Documentário de Pedro Cezar, Só Dez por Cento é Mentira contou com o carisma de Manoel de Barros. Mas o diretor (do criativo Fabio Fabuloso ) não se apóia nessa vantagem. Busca correspondentes visuais para as palavras de Barros (estampadas na tela), artista vinculado ao artesanal, que escreve a lápis, "em caligrafia miúda", nos cadernos que fabrica. Determinadas opções (como a narração em primeira pessoa, a cargo do próprio cineasta) são, em alguma medida, questionáveis. A utilização da trilha sonora (de Marcos Kuzca), também. Eventuais restrições que não chegam, porém, a nublar o brilho do trabalho. O título do filme se refere a uma constatação de Manoel de Barros acerca de sua obra. "Noventa por cento é invenção; só dez por cento é mentira", afirma o escritor. E explica: "a invenção é um negócio profundo. Serve para aumentar o mundo". Aos 92 anos, diz que só teve infância e, portanto, escreve "apenas" sobre ela. Depois dos 70, entrou na terceira infância e intensificou as publicações. Hoje continua vendo o mundo com olhar encantado, ciente de que cada objeto não se limita ao significado literal.
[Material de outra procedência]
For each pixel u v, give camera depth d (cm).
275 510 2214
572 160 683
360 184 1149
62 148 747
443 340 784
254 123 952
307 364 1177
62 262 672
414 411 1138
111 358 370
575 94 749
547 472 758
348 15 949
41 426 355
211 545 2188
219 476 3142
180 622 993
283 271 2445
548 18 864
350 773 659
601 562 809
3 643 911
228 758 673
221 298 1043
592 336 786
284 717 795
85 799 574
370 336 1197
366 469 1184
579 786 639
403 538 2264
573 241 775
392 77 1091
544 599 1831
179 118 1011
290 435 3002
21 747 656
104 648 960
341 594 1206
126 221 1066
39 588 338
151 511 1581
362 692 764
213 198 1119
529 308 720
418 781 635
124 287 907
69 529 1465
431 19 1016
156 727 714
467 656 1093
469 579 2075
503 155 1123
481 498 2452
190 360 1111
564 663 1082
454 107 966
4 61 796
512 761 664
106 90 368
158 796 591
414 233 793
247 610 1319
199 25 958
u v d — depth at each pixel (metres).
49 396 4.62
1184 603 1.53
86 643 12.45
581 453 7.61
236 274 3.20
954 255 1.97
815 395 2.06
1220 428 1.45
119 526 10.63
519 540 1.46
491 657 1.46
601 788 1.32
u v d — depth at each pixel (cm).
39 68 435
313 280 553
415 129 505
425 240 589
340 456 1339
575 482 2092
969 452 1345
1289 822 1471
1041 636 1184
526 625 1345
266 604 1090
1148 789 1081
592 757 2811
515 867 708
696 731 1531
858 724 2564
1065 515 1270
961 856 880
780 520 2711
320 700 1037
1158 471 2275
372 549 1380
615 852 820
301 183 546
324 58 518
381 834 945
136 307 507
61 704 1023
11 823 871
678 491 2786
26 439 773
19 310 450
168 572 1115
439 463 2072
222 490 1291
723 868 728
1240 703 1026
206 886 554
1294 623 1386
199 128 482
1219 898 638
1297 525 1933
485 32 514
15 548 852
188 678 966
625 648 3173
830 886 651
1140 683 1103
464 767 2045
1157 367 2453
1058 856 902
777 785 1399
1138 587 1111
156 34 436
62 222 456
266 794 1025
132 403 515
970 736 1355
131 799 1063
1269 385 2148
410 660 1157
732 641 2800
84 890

Na sequência, o público assistiu a Olhos Azuis , de José Joffily, sobre o processo de redenção de Marshall (David Rasche), chefe do Departamento de Imigração de um aeroporto nos Estados Unidos, que, em seu último dia de trabalho, trata um grupo de imigrantes latino-americanos com especial dose de sadismo, principalmente o brasileiro Nonato (Irandhir Santos, de Baixio das Bestas , de Claudio Assis, e da minissérie Pedra do Reino , de Luiz Fernando Carvalho). Olhos Azuis é um filme coerente dentro da trajetória de Joffily, diretor que gosta de se exercitar no terreno do thriller, a julgar por trabalhos anteriores, como A Maldição de Sanpaku e Achados e Perdidos . De fato, o cineasta mantém razoável dose de tensão até o final da projeção. Entretanto, não há nada de propriamente novo aqui. Sob o ponto de vista temático, Marshall desponta como mais um homem em final de linha que não mede esforços para compensar, do modo como é possível, uma tragédia que causou, como mais um estrangeiro que entra em contato com uma realidade que desconhece ou despreza. As soluções estéticas também repousam sobre o desgastado contraste entre o azul frio dos espaços claustrofóbicos e impessoais e as cores vibrantes do Brasil nordestino.



Sexto dia



Dando continuidade à série de filmes voltada para o resgate da trajetória de bandas emblemáticas do rock brasileiro, Herbert de Perto recupera o percurso dos Paralamas do Sucesso e, particularmente, de Herbert Vianna – a infância em João Pessoa, nos anos 60, a adolescência em Brasília, berço de grupos de rock como o Legião Urbana, e a chegada ao Rio de Janeiro. O trágico acidente de ultraleve, em 2001, que vitimou sua mulher, Lucia Needham, e o deixou paraplégico desponta, claro, como um divisor de águas. Os diretores Roberto Berliner e Pedro Bronz fazem Herbert revisitar imagens do próprio passado e realçam sua capacidade de superação. Contextualizam a efervescência do rock nacional na década de 80 e a delicada transição para a de 90 num documentário que entrelaça com correção imagens de arquivo referentes à carreira do grupo, entrevistas com familiares e depoimentos de Herbert.



A mostra competitiva de Paulínia terminou com a exibição de Antes que o Mundo Acabe . A diretora registra o rito de passagem de Daniel numa cidade do interior, desestabilizado diante de mudanças na relação com o amigo e a namorada e com cartas enviadas pelo pai que não conhece. O filme de Ana Luiza Azevedo não traz propriamente novidades em relação ao cinema produzido em Porto Alegre, em especial o de Jorge Furtado. Mas, apesar de certa sensação de deja vu, Antes que o Mundo Acabe revela boa dose de sinceridade na exposição do instável universo adolescente, graças, em boa parte, ao frescor presente nos trabalhos dos atores. Eventuais excessos (na trilha sonora) são compensados por boas tiradas do roteiro, narrado a partir da perspectiva da irmã menor do protagonista, e por determinados achados, como o esforço de Daniel em fazer uma montagem do pai desconhecido através das fotos que recebe.